Chair of Cell Biology, Histology and Embryology

Medical University of Graz


Background: Nanotechnology is a rapidly developing field. People are  increasingly exposed to nanoparticle (NP)- containing consumer products, and to NP based drugs and diagnostic procedures.  Nanotoxicology, however, is still in its infancy and especially little is known about routes of exposure and reproductive toxicology of NPs in man. Besides the important issue of potential NP interaction with germ cells in the testis or ovary, it will be crucial to understand NP interference with human placenta, to assess a possible risk for human embryonic and fetal development. Due to the size of NPs, being quite large compared to most “classical drugs”, NP trafficking is expected to depend much more on the specific structure of the biological barriers. Since the placenta is one of the most species- specific organs, animal data on placental NP interference will be more difficult to interpret and comparatively cheap in vitro models of the human placenta might gain more attention in preclinical testing. For analysis of NP transfer and placental toxicity in the most critical phase, the very special architecture of the early human placenta, the hypoxic condition, the bilayer of villous trophoblast, the plugging of the spiral arteries and the contribution of intrauterine glands to nutrition have to be taken into account. The first trimester placental explant culture covers at least some of these issues.

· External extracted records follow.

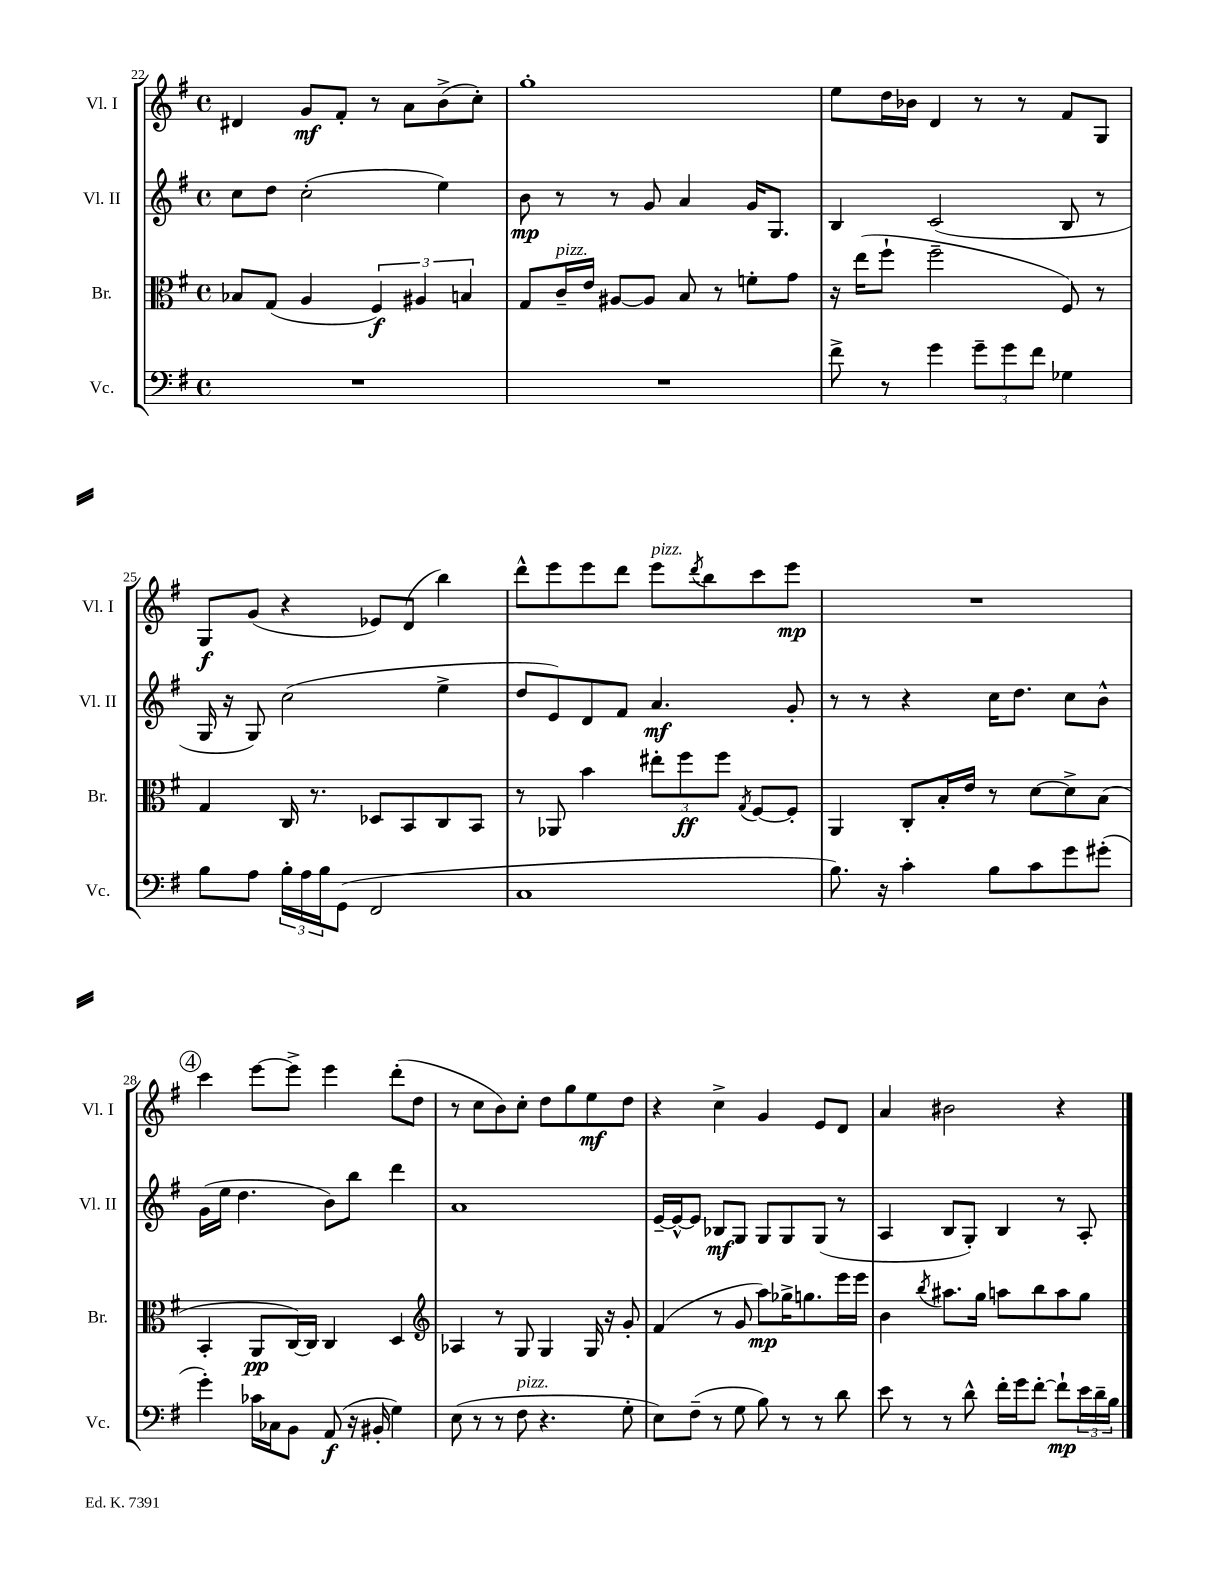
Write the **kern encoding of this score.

**kern	**dynam	**kern	**dynam	**kern	**dynam	**kern	**dynam
*part4	*part4	*part3	*part3	*part2	*part2	*part1	*part1
*staff4	*staff4	*staff3	*staff3	*staff2	*staff2	*staff1	*staff1
*I"Vc.	*	*I"Br.	*	*I"Vl. II	*	*I"Vl. I	*
*I'Vc.	*	*I'Br.	*	*I'Vl. II	*	*I'Vl. I	*
*clefF4	*	*clefC3	*	*clefG2	*	*clefG2	*
*k[f#]	*	*k[f#]	*	*k[f#]	*	*k[f#]	*
*M4/4	*	*M4/4	*	*M4/4	*	*M4/4	*
*met(c)	*	*met(c)	*	*met(c)	*	*met(c)	*
=22	=22	=22	=22	=22	=22	=22	=22
1r	.	8B-X/L	.	8cc\L	.	4d#X/	.
.	.	(8G/J	.	8dd\J	.	.	.
.	.	4A/	.	(2cc'\	.	8g/L	mf
.	.	.	.	.	.	8f#'/J	.
.	.	6F#/)	f	.	.	8r	.
.	.	.	.	.	.	8a\L	.
.	.	6A#X/	.	.	.	.	.
.	.	.	.	4ee\)	.	(8b^\	.
.	.	6Bn/	.	.	.	.	.
.	.	.	.	.	.	8cc'\J)	.
=23	=23	=23	=23	=23	=23	=23	=23
1r	.	8G/L	.	8b\	mp	1gg'	.
!	!	!LO:TX:a:i:t=pizz.	!	!	!	!	!
.	.	16c~/L	.	8r	.	.	.
.	.	16e/JJ	.	.	.	.	.
.	.	[8A#X/L	.	8r	.	.	.
.	.	8A#/J]	.	8g/	.	.	.
.	.	8B/	.	4a/	.	.	.
.	.	8r	.	.	.	.	.
.	.	8fn'\L	.	16g/KL	.	.	.
.	.	.	.	8.G/J	.	.	.
.	.	8g\J	.	.	.	.	.
=24	=24	=24	=24	=24	=24	=24	=24
8f#^\	.	16r	.	4B/	.	8ee\L	.
.	.	(16ee\KL	.	.	.	.	.
8r	.	8ff#`\J	.	.	.	16dd\L	.
.	.	.	.	.	.	16b-X\JJ	.
4g\	.	2ff#~\	.	(2c/	.	4d/	.
12g~\L	.	.	.	.	.	8r	.
12g\	.	.	.	.	.	.	.
.	.	.	.	.	.	8r	.
12f#\J	.	.	.	.	.	.	.
4G-X\	.	8F#/)	.	8B/	.	8f#/L	.
.	.	8r	.	8r	.	8G/J	.
!!LO:LB:g=z
=25	=25	=25	=25	=25	=25	=25	=25
8B\L	.	4G/	.	16G/	.	8G/L	f
.	.	.	.	16r	.	.	.
8A\J	.	.	.	8G/)	.	(8g/J	.
24B'\LL	.	16C/	.	(2cc\	.	4r	.
24A\	.	.	.	.	.	.	.
.	.	8.r	.	.	.	.	.
24B\J	.	.	.	.	.	.	.
(8GG\J	.	.	.	.	.	.	.
2FF#/	.	8D-X/L	.	.	.	8e-X/L)	.
.	.	8BB/	.	.	.	(8d/J	.
.	.	8C/	.	4ee^\	.	4bb\)	.
.	.	8BB/J	.	.	.	.	.
=26	=26	=26	=26	=26	=26	=26	=26
1C	.	8r	.	8dd/L	.	8ddd^^\L	.
.	.	8AA-X/	.	8e/)	.	8eee\	.
.	.	4b\	.	8d/	.	8eee\	.
.	.	.	.	8f#/J	.	8ddd\J	.
!	!	!	!	!	!	!LO:TX:a:i:t=pizz.	!
.	.	12ee#X'\L	.	4.a/	mf	8eee\L	.
.	.	12ff#\	ff	.	.	.	.
.	.	.	.	.	.	8qddd/	.
.	.	.	.	.	.	8bb\	.
.	.	12ff#\J	.	.	.	.	.
.	.	8qG/	.	.	.	.	.
.	.	[8F#/L	.	.	.	8ccc\	.
.	.	8F#'/J]	.	8g'/	.	8eee\J	mp
=27	=27	=27	=27	=27	=27	=27	=27
8.B\)	.	4AA/	.	8r	.	1r	.
.	.	.	.	8r	.	.	.
16r	.	.	.	.	.	.	.
4c'\	.	8C'/L	.	4r	.	.	.
.	.	16B'/L	.	.	.	.	.
.	.	16e/JJ	.	.	.	.	.
8B\L	.	8r	.	16cc\KL	.	.	.
.	.	.	.	8.dd\J	.	.	.
8c\	.	[8d\L	.	.	.	.	.
8g\	.	8d^\]	.	8cc\L	.	.	.
(8g#X'\J	.	(8B\J	.	8b^^\J	.	.	.
!!LO:LB:g=z
!!LO:REH:place=s1:t=4
=28	=28	=28	=28	=28	=28	=28	=28
4g'\)	.	4BB'/	.	(16g\LL	.	4ccc\	.
.	.	.	.	16ee\JJ	.	.	.
.	.	.	.	4.dd\	.	.	.
16c-X\LL	.	8AA/L	pp	.	.	[8eee\L	.
16C-X\J	.	.	.	.	.	.	.
8BB\J	.	[16C/L)	.	.	.	8eee^\J]	.
.	.	16C/JJ]	.	.	.	.	.
(8AA/	f	4C/	.	8b\L)	.	4eee\	.
16r	.	.	.	8bb\J	.	.	.
16BB#X'/	.	.	.	.	.	.	.
4G\)	.	4D/	.	4ddd\	.	(8ddd'\L	.
.	.	.	.	.	.	8dd\J	.
=29	=29	=29	=29	=29	=29	=29	=29
*	*	*clefG2	*	*	*	*	*
(8E\	.	4A-X/	.	1a	.	8r	.
8r	.	.	.	.	.	8cc\L	.
8r	.	8r	.	.	.	8b\)	.
!LO:TX:a:i:t=pizz.	!	!	!	!	!	!	!
8F#\	.	8G/	.	.	.	8cc'\J	.
4.r	.	4G/	.	.	.	8dd\L	.
.	.	.	.	.	.	8gg\	.
.	.	16G/	.	.	.	8ee\	mf
.	.	16r	.	.	.	.	.
8G'\	.	8g'/	.	.	.	8dd\J	.
=30	=30	=30	=30	=30	=30	=30	=30
8E\L)	.	(4f#/	.	[16e~/LL	.	4r	.
.	.	.	.	16e^^/J_	.	.	.
(8F#~\J	.	.	.	8e/J]	.	.	.
8r	.	8r	.	8B-X/L	mf	4cc^\	.
8G\	.	8g/	.	8G/J	.	.	.
8B\)	.	8aa\L)	mp	8G/L	.	4g/	.
8r	.	16gg-X^\K	.	8G/	.	.	.
.	.	8.ggn\	.	.	.	.	.
8r	.	.	.	(8G/J	.	8e/L	.
8d\	.	16eee\L	.	8r	.	8d/J	.
.	.	16eee\JJ	.	.	.	.	.
=31	=31	=31	=31	=31	=31	=31	=31
8e\	.	4b\	.	4A/	.	4a/	.
8r	.	.	.	.	.	.	.
.	.	8qbb/	.	.	.	.	.
8r	.	8.aa#X\L	.	8B/L	.	2b#X\	.
8d^^\	.	.	.	8G'/J)	.	.	.
.	.	16gg\Jk	.	.	.	.	.
16f#'\LL	.	8aan\L	.	4B/	.	.	.
16g\J	.	.	.	.	.	.	.
[8f#'\J	.	8bb\	.	.	.	.	.
8f#`\L]	mp	8aa\	.	8r	.	4r	.
24e\L	.	8gg\J	.	8A'/	.	.	.
24d~\	.	.	.	.	.	.	.
24B\JJ	.	.	.	.	.	.	.
==	==	==	==	==	==	==	==
*-	*-	*-	*-	*-	*-	*-	*-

Objectives: To analyse NP- uptake in early human placenta, and it dependence on size, dose, and surface charge, and to gain insight into uptake mechanisms and possible toxic effects of different NPs. 

Methods:  First trimester human placental explants are obtained with permission of the local ethics committee and cultivated. NP exposure is analysed using light microscopy, fluorescence microscopy, electron microscopy, Immuno- histochemistry and biochemical tests for acute toxicity and hormone production.